Cami, Aurel; Reis, Ben Y
2014-08-22
Accurate prediction of adverse drug events (ADEs) is an important means of controlling and reducing drug-related morbidity and mortality. Since no single "gold standard" ADE data set exists, a range of different drug safety data sets are currently used for developing ADE prediction models. There is a critical need to assess the degree of concordance between these various ADE data sets and to validate ADE prediction models against multiple reference standards. We systematically evaluated the concordance of two widely used ADE data sets - Lexi-comp from 2010 and SIDER from 2012. The strength of the association between ADE (drug) counts in Lexi-comp and SIDER was assessed using Spearman rank correlation, while the differences between the two data sets were characterized in terms of drug categories, ADE categories and ADE frequencies. We also performed a comparative validation of the Predictive Pharmacosafety Networks (PPN) model using both ADE data sets.

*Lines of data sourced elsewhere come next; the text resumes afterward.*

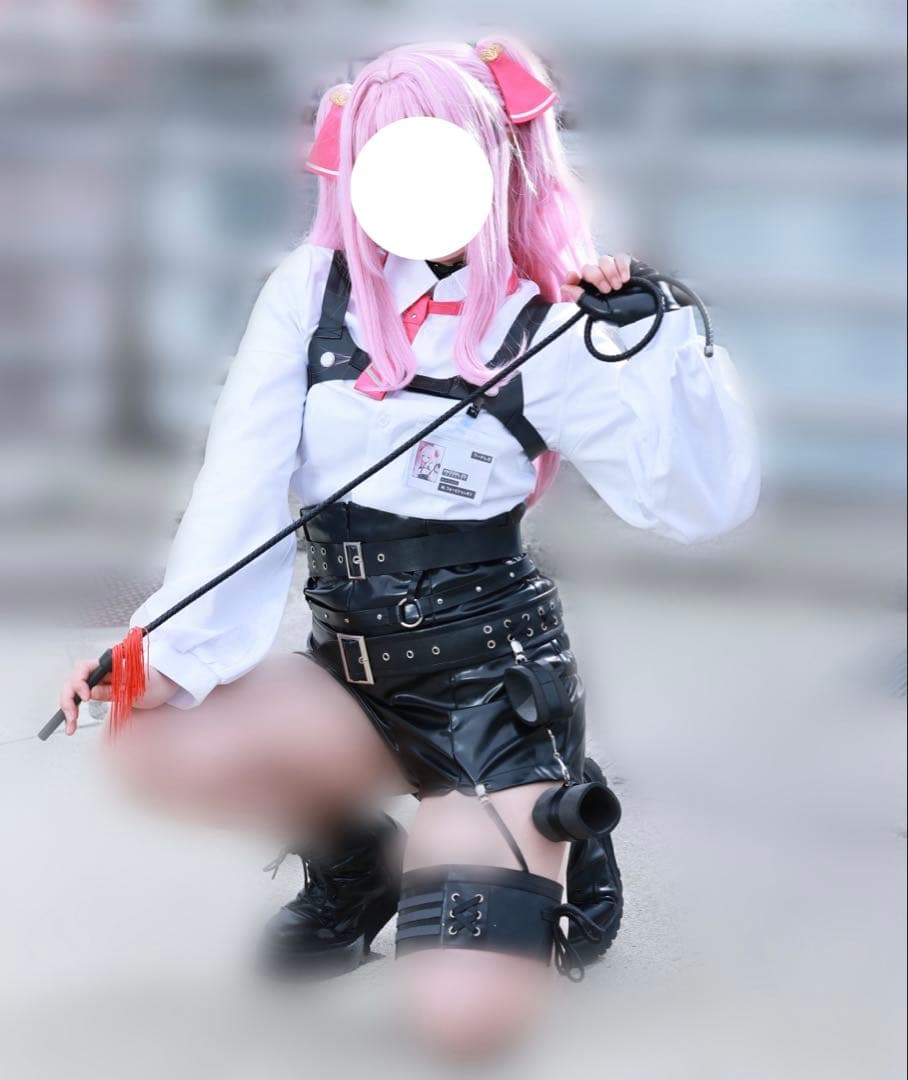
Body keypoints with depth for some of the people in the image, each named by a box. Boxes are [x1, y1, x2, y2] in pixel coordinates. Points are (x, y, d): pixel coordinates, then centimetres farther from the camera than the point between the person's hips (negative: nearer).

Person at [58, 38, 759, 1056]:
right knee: (155, 743, -27)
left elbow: (700, 503, -12)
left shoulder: (543, 334, -6)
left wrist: (659, 340, -24)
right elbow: (243, 486, -8)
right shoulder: (312, 294, 0)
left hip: (495, 676, -3)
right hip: (350, 671, 4)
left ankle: (555, 852, 16)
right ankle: (353, 860, 7)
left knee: (465, 1016, -22)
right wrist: (168, 647, -21)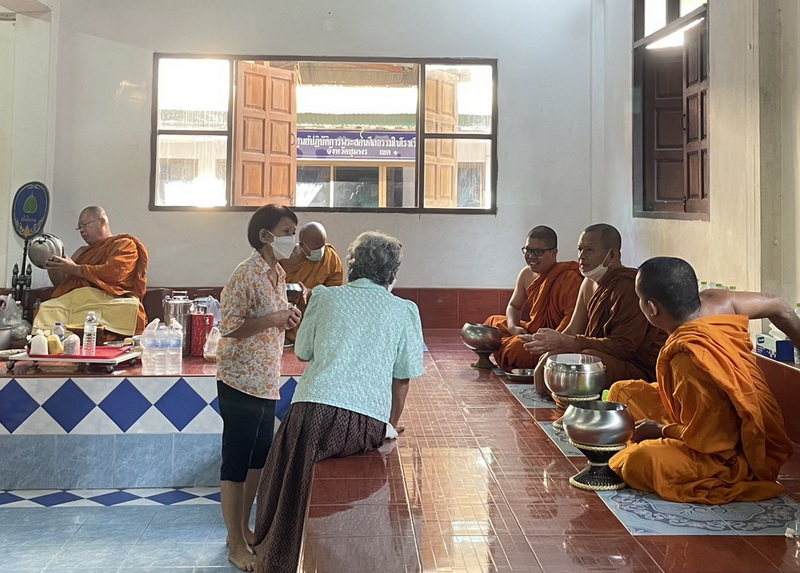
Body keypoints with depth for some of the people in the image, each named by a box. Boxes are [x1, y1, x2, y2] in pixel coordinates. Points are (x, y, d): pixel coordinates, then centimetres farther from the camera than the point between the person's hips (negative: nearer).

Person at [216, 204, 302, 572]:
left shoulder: (278, 274, 10)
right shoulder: (246, 274, -16)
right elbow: (229, 327, -19)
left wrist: (287, 320, 4)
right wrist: (273, 319, -23)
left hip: (267, 382, 9)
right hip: (241, 382, -9)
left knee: (258, 459, 17)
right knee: (236, 463, 2)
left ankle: (243, 529, 31)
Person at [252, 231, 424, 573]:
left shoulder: (326, 297, 13)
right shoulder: (404, 310, 12)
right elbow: (403, 378, 14)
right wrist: (390, 428, 26)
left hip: (315, 411, 0)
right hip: (369, 423, 1)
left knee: (285, 491, 18)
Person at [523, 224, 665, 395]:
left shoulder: (628, 286, -18)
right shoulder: (589, 283, 12)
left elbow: (624, 346, -24)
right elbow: (573, 330, 11)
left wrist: (565, 342, -29)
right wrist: (552, 341, -13)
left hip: (639, 367, -9)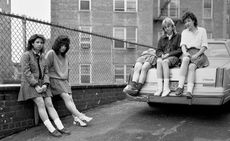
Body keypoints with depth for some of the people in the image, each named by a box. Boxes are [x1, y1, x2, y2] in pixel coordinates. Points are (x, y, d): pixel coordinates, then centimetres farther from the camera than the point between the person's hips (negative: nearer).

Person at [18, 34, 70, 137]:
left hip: (41, 84, 5)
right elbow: (26, 72, -14)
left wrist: (45, 85, -8)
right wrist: (36, 86, -19)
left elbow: (46, 72, 9)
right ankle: (51, 129, -21)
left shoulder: (42, 56, 12)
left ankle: (60, 127, -13)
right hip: (30, 84, -5)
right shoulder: (26, 55, -6)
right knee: (41, 104, -20)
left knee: (49, 104, -7)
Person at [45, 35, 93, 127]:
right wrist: (47, 81, -9)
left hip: (64, 81, 7)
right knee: (66, 97, -20)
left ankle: (76, 119, -17)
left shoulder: (65, 56, 15)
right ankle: (81, 116, -25)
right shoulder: (51, 54, -6)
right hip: (54, 79, -7)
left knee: (70, 98, -9)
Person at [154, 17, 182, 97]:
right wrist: (162, 54, -9)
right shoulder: (162, 38, 24)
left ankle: (166, 87, -39)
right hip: (163, 57, 3)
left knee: (165, 61, -36)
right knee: (159, 61, -33)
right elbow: (158, 51, 15)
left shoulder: (178, 36, 12)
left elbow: (180, 50, -1)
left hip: (174, 58, -3)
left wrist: (168, 54, -13)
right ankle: (159, 87, -41)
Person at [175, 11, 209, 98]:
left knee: (191, 66, -33)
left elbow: (204, 46, 3)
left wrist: (196, 55, -14)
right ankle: (180, 86, -45)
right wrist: (185, 52, -17)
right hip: (188, 53, 1)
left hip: (199, 54, -1)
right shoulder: (184, 32, 20)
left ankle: (189, 91, -46)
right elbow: (183, 44, 5)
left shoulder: (202, 31, 11)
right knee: (186, 59, -36)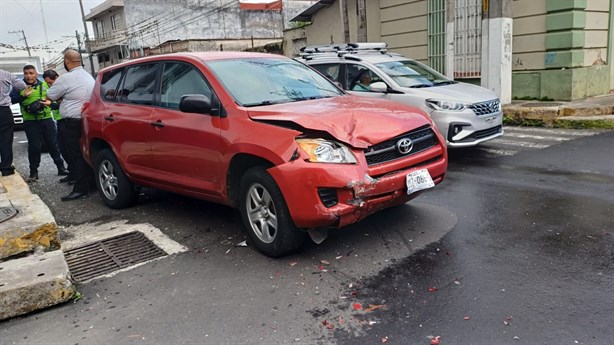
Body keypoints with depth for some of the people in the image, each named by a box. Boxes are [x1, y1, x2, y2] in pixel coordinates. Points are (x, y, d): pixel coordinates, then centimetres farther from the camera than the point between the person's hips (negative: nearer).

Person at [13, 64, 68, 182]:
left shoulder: (44, 84, 10)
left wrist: (49, 102, -1)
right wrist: (23, 95, -27)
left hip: (47, 119, 3)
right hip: (31, 122, -3)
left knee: (53, 145, 8)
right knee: (34, 147, -4)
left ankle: (61, 168, 18)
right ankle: (33, 172, 6)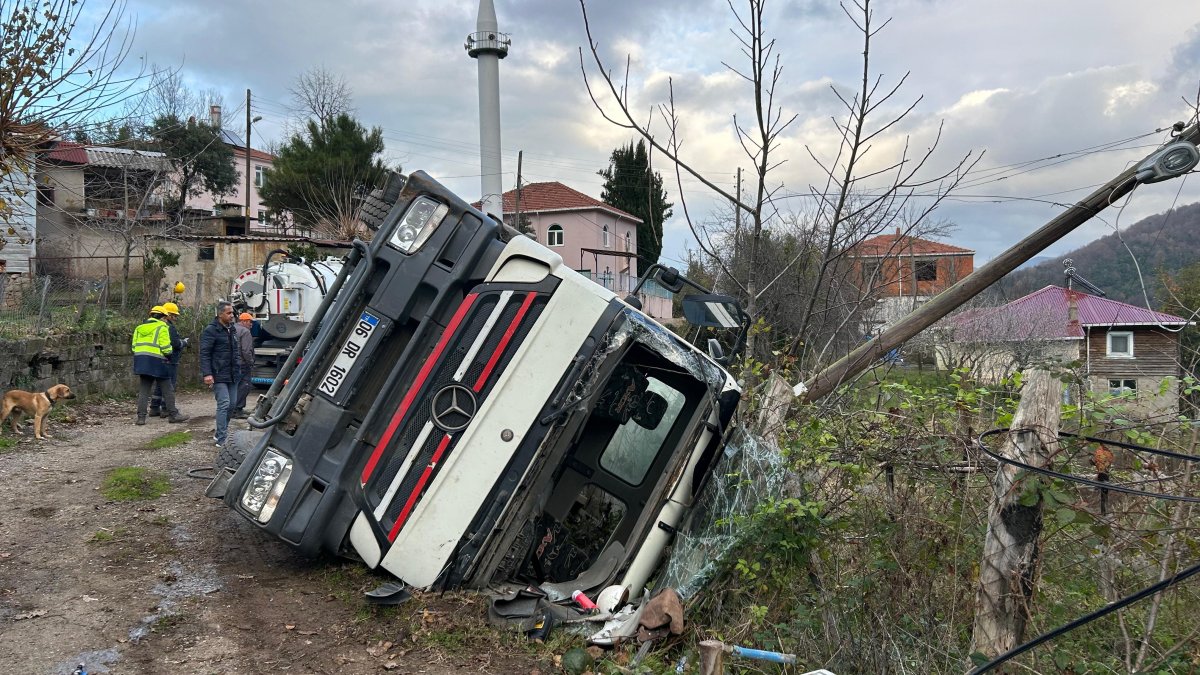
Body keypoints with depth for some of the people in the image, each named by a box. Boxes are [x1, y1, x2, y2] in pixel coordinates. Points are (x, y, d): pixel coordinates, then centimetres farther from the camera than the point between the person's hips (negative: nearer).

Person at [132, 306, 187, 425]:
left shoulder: (139, 328, 17)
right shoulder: (162, 327, -5)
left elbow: (134, 346, 14)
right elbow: (166, 347, -12)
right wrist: (169, 355, 5)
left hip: (141, 361, 6)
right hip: (156, 361, -6)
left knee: (143, 391, 9)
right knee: (168, 390, 3)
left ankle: (141, 417, 4)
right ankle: (173, 415, 7)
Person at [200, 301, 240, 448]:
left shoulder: (231, 329, 16)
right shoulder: (211, 330, -10)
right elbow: (204, 353, -15)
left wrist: (237, 360, 18)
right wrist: (207, 373, -22)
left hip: (232, 375, 8)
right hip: (219, 376, -8)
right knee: (224, 404, -13)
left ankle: (219, 434, 23)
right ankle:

The predictive power of PPN using each of the two validation sets was assessed using the area under Receiver Operating Characteristic curve (AUROC). The correlations between the counts of ADEs and drugs in the two data sets were 0.84 (95% CI: 0.82-0.86) and 0.92 (95% CI: 0.91-0.93), respectively. Relative to an earlier snapshot of Lexi-comp from 2005, Lexi-comp 2010 and SIDER 2012 introduced a mean of 1,973 and 4,810 new drug-ADE associations per year, respectively. The difference between these two data sets was most pronounced for Nervous System and Anti-infective drugs, Gastrointestinal and Nervous System ADEs, and postmarketing ADEs. A minor difference of 1.1% was found in the AUROC of PPN when SIDER 2012 was used for validation instead of Lexi-comp 2010. In conclusion, the ADE and drug counts in Lexi-comp and SIDER data sets were highly correlated and the choice of validation set did not greatly affect the overall prediction performance of PPN. Our results also suggest that it is important to be aware of the differences that exist among ADE data sets, especially in modeling applications focused on specific drug and ADE categories.